Over 70 savers of Jews apply for freedom fighter status in Lithuania

Gintaras Šidlauskas of the Genocide and Resistance Research Centre of Lithuania, who heads a group in charge of processing the applications, told BNS on Monday that the Vilna Gaon State Jewish Museum submitted a list of 135 Jew savers who live in Lithuania back in May.

It was later discovered that 25 of them had died already.

“It was clear to me that this information (about the law – BNS) would not reach people. As we have their addresses, we sent out letters with information on the adopted amendments, that we have information that they saved Jews, we sent out information on what documents need to be submitted, an application that needs to be filled in and information on where to send it all. Over the course of July, we sent out 108 letters and received documents from 72 people,” he said.

Nine applications requested to grand the freedom fighter status posthumously.

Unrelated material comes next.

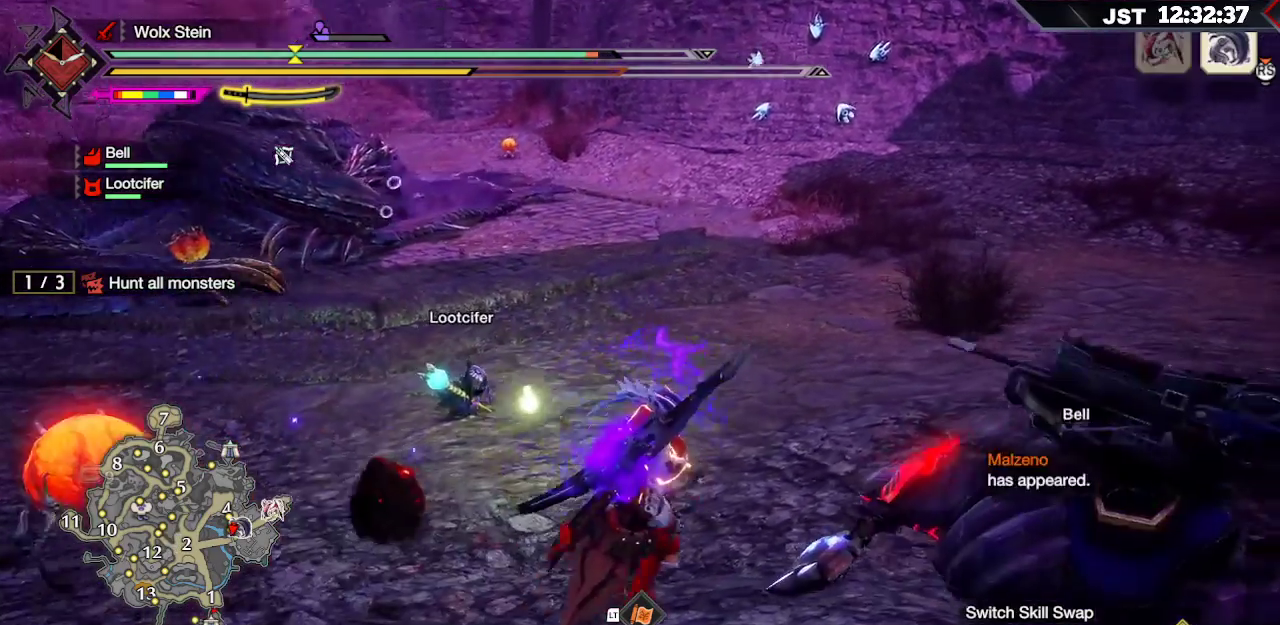
{"dt_ms": 500, "buttons": [], "left_stick": "up-right", "right_stick": "left", "events": [[233, "right_stick", "left"], [350, "left_stick", "up-right"]]}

The amendments to the Law on the Legal Status of the Participants of the Resistance to the 1940–1990 Occupations provide for granting Jew savers the status of participants of freedom fight, subsequently making them eligible for a state pension.

The amendments came into force in July.

During World War Two, the Nazis, often assisted by Lithuanian collaborators, massacred about 90 percent of the pre-war Jewish population of more than 200,000.

The Israel-based Yad Vashem center of Holocaust studies has recognized 865 Lithuanians Righteous Among Nations for rescuing Jews, with new names added to the list.